━━━ RECORDS ━━━

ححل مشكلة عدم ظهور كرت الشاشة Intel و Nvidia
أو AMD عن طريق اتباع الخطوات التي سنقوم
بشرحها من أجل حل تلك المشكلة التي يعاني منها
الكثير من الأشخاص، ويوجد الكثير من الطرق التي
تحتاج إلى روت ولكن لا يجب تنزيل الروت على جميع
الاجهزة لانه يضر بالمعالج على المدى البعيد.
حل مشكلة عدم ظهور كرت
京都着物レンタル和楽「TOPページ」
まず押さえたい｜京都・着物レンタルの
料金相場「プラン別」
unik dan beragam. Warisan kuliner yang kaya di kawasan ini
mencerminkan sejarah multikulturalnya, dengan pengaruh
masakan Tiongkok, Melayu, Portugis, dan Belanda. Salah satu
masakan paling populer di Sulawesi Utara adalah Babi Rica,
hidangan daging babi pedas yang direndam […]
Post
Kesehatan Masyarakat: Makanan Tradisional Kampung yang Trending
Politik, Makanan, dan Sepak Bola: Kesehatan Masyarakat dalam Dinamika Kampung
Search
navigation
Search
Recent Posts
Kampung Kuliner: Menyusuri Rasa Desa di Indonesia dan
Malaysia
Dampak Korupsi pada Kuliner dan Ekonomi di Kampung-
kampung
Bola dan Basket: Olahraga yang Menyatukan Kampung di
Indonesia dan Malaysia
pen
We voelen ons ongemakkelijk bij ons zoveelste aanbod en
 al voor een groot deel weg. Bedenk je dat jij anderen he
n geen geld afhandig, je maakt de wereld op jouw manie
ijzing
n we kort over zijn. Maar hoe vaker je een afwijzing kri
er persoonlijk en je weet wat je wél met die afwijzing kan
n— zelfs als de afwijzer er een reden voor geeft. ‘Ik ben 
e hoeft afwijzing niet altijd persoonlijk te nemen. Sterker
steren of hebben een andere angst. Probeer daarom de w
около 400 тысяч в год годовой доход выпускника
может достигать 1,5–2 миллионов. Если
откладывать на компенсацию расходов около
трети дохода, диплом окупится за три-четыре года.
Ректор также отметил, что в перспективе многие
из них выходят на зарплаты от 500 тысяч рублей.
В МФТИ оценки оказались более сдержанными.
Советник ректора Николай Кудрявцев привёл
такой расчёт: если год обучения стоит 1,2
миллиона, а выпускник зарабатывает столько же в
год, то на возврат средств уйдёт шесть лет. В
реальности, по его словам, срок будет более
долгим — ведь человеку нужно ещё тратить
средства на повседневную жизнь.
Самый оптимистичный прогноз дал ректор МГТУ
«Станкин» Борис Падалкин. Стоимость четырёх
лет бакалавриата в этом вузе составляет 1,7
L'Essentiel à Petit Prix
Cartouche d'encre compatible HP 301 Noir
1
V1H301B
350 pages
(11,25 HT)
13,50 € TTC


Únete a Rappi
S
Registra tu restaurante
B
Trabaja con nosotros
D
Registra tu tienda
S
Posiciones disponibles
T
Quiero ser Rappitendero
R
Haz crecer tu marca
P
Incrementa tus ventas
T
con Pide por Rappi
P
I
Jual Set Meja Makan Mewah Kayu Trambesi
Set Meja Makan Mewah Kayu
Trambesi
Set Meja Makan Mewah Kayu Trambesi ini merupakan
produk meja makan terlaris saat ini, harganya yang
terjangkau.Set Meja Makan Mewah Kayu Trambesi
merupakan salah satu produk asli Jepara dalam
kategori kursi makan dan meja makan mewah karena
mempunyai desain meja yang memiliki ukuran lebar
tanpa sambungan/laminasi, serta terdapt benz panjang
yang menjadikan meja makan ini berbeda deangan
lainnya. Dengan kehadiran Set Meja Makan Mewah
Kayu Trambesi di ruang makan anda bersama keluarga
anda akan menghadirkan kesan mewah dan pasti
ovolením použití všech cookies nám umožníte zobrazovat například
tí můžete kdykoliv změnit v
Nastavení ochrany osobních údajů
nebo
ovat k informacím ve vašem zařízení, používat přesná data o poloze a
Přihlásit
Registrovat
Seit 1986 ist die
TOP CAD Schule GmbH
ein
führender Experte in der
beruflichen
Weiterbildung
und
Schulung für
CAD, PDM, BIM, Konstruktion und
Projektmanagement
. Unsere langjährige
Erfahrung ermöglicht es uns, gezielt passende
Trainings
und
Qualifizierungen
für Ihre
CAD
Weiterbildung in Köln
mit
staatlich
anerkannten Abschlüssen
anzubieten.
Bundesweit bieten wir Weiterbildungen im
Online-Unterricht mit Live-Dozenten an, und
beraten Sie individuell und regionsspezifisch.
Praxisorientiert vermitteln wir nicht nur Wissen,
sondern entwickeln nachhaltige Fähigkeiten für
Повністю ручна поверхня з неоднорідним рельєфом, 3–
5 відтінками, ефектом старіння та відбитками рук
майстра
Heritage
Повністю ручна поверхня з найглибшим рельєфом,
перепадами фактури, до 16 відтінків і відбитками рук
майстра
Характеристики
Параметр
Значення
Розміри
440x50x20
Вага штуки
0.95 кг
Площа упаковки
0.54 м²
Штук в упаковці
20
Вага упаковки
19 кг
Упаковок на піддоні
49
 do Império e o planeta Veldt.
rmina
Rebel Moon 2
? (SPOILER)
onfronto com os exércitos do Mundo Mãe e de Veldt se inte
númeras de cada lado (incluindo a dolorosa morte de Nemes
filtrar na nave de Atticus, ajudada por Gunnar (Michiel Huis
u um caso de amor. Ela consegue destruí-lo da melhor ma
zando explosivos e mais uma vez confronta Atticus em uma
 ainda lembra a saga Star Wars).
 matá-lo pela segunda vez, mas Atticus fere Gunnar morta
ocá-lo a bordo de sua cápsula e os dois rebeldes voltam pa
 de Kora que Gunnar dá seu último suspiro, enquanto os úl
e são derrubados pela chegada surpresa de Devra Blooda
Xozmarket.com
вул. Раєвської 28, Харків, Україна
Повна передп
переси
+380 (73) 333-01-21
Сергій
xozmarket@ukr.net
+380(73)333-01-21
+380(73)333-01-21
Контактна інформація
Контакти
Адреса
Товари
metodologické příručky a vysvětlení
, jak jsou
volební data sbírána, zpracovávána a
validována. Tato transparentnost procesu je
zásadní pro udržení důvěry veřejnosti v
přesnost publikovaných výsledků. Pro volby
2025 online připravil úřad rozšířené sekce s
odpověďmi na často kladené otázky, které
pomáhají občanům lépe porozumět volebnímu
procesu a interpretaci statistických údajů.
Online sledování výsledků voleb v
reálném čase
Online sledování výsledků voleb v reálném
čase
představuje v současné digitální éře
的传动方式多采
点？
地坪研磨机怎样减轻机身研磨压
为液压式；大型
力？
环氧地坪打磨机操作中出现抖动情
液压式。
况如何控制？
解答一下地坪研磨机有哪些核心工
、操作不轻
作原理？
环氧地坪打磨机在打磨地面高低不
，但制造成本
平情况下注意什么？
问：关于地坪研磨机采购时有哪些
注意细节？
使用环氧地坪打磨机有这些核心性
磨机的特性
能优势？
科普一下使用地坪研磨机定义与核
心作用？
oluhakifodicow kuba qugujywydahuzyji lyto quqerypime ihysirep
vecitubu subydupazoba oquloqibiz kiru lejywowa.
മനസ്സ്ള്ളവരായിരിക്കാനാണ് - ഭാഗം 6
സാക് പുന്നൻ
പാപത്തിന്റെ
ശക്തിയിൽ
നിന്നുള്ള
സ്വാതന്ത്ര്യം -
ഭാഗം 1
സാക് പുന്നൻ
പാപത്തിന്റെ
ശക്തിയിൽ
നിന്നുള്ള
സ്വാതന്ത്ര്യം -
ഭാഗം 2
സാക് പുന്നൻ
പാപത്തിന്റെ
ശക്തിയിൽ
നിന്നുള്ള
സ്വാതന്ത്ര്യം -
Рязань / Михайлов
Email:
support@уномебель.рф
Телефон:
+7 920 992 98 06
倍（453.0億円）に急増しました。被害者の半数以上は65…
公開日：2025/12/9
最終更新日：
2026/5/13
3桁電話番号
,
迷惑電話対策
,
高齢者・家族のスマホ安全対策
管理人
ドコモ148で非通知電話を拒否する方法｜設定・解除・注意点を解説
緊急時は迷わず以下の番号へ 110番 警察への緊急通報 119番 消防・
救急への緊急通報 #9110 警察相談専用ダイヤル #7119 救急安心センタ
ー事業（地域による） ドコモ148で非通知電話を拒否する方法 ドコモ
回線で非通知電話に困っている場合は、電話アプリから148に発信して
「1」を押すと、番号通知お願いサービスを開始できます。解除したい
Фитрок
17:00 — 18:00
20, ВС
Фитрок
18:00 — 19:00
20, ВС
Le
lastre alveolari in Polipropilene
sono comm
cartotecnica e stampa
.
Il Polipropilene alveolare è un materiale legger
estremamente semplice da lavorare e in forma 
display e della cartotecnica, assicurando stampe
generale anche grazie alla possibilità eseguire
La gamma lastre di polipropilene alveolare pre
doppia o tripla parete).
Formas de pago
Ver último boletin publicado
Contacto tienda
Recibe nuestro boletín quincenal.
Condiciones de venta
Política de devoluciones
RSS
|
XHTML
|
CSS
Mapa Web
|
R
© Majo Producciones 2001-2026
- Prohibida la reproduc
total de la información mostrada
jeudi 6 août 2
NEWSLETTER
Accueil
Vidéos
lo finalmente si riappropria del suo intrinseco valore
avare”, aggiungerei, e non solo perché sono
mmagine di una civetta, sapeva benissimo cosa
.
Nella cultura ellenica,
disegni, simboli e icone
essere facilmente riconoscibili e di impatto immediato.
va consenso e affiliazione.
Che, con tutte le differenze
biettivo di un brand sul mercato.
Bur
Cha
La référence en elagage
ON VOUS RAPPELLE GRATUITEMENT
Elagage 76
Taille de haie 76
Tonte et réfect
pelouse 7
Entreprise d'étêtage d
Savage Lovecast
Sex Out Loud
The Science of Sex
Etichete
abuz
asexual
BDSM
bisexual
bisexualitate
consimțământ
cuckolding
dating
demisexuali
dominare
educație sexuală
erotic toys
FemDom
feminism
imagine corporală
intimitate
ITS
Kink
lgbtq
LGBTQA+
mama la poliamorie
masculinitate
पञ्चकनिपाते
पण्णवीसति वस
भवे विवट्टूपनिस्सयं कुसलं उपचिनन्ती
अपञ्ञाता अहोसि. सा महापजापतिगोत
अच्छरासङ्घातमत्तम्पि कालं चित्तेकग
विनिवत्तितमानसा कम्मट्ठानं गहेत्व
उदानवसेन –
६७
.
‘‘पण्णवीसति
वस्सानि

━━━

INSTRUCTIONS FOR THE TASK – Lay out the rows above as a numbered list, from the first line up to and including the line with "masakan paling populer". Leave out any blank lines.

RESPONSE TO THIS EXERCISE –
1. ححل مشكلة عدم ظهور كرت الشاشة Intel و Nvidia
2. أو AMD عن طريق اتباع الخطوات التي سنقوم
3. بشرحها من أجل حل تلك المشكلة التي يعاني منها
4. الكثير من الأشخاص، ويوجد الكثير من الطرق التي
5. تحتاج إلى روت ولكن لا يجب تنزيل الروت على جميع
6. الاجهزة لانه يضر بالمعالج على المدى البعيد.
7. حل مشكلة عدم ظهور كرت
8. 京都着物レンタル和楽「TOPページ」
9. まず押さえたい｜京都・着物レンタルの
10. 料金相場「プラン別」
11. unik dan beragam. Warisan kuliner yang kaya di kawasan ini
12. mencerminkan sejarah multikulturalnya, dengan pengaruh
13. masakan Tiongkok, Melayu, Portugis, dan Belanda. Salah satu
14. masakan paling populer di Sulawesi Utara adalah Babi Rica,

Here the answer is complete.